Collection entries
....

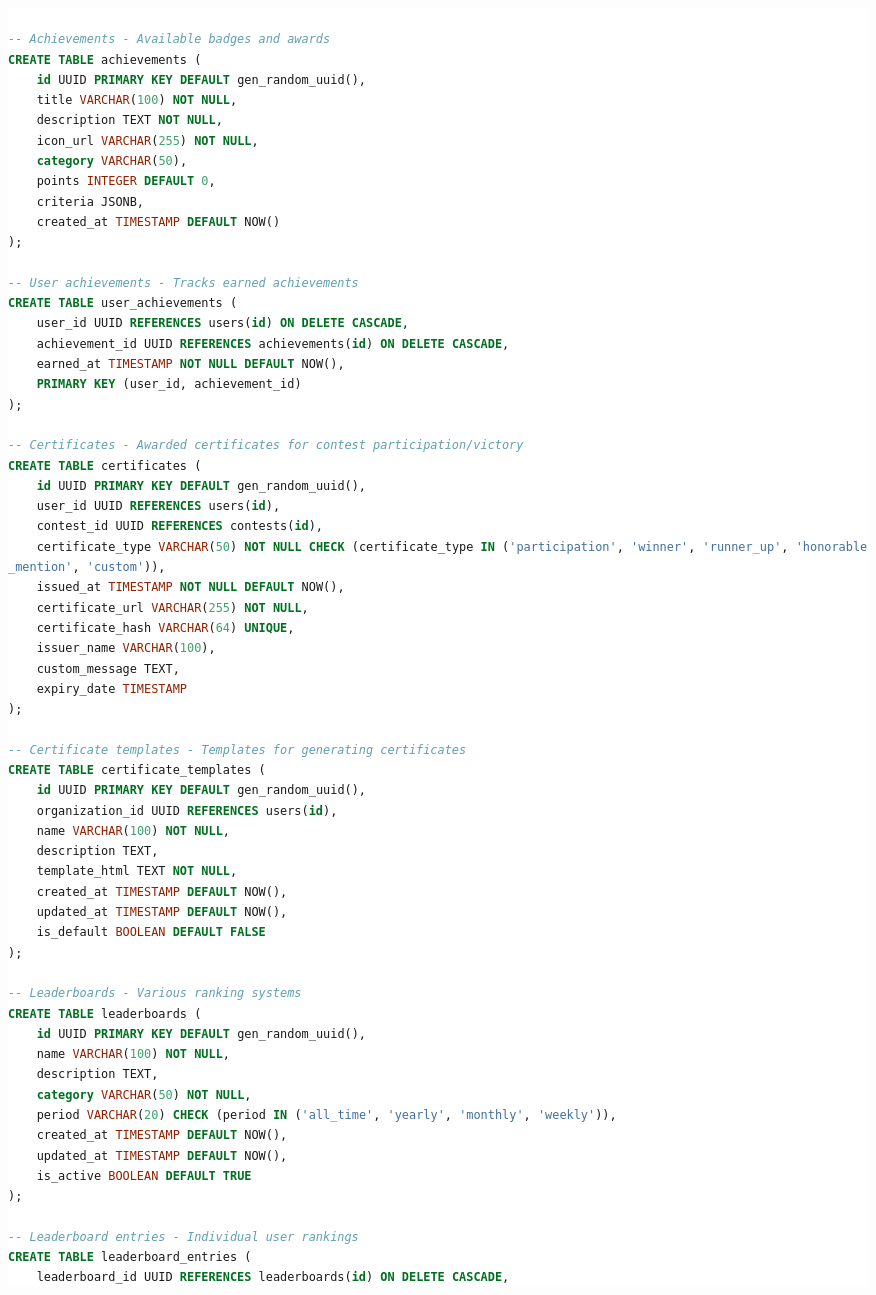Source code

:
 ```sql

-- Achievements - Available badges and awards
CREATE TABLE achievements (
    id UUID PRIMARY KEY DEFAULT gen_random_uuid(),
    title VARCHAR(100) NOT NULL,
    description TEXT NOT NULL,
    icon_url VARCHAR(255) NOT NULL,
    category VARCHAR(50),
    points INTEGER DEFAULT 0,
    criteria JSONB,
    created_at TIMESTAMP DEFAULT NOW()
);

-- User achievements - Tracks earned achievements
CREATE TABLE user_achievements (
    user_id UUID REFERENCES users(id) ON DELETE CASCADE,
    achievement_id UUID REFERENCES achievements(id) ON DELETE CASCADE,
    earned_at TIMESTAMP NOT NULL DEFAULT NOW(),
    PRIMARY KEY (user_id, achievement_id)
);

-- Certificates - Awarded certificates for contest participation/victory
CREATE TABLE certificates (
    id UUID PRIMARY KEY DEFAULT gen_random_uuid(),
    user_id UUID REFERENCES users(id),
    contest_id UUID REFERENCES contests(id),
    certificate_type VARCHAR(50) NOT NULL CHECK (certificate_type IN ('participation', 'winner', 'runner_up', 'honorable_mention', 'custom')),
    issued_at TIMESTAMP NOT NULL DEFAULT NOW(),
    certificate_url VARCHAR(255) NOT NULL,
    certificate_hash VARCHAR(64) UNIQUE,
    issuer_name VARCHAR(100),
    custom_message TEXT,
    expiry_date TIMESTAMP
);

-- Certificate templates - Templates for generating certificates
CREATE TABLE certificate_templates (
    id UUID PRIMARY KEY DEFAULT gen_random_uuid(),
    organization_id UUID REFERENCES users(id),
    name VARCHAR(100) NOT NULL,
    description TEXT,
    template_html TEXT NOT NULL,
    created_at TIMESTAMP DEFAULT NOW(),
    updated_at TIMESTAMP DEFAULT NOW(),
    is_default BOOLEAN DEFAULT FALSE
);

-- Leaderboards - Various ranking systems
CREATE TABLE leaderboards (
    id UUID PRIMARY KEY DEFAULT gen_random_uuid(),
    name VARCHAR(100) NOT NULL,
    description TEXT,
    category VARCHAR(50) NOT NULL,
    period VARCHAR(20) CHECK (period IN ('all_time', 'yearly', 'monthly', 'weekly')),
    created_at TIMESTAMP DEFAULT NOW(),
    updated_at TIMESTAMP DEFAULT NOW(),
    is_active BOOLEAN DEFAULT TRUE
);

-- Leaderboard entries - Individual user rankings
CREATE TABLE leaderboard_entries (
    leaderboard_id UUID REFERENCES leaderboards(id) ON DELETE CASCADE,
```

....

EXERCISE AIM ▸ Go over the data and return every line that includes the word "BOOLEAN".

THE COMPLETED TASK ▸
    is_default BOOLEAN DEFAULT FALSE
    is_active BOOLEAN DEFAULT TRUE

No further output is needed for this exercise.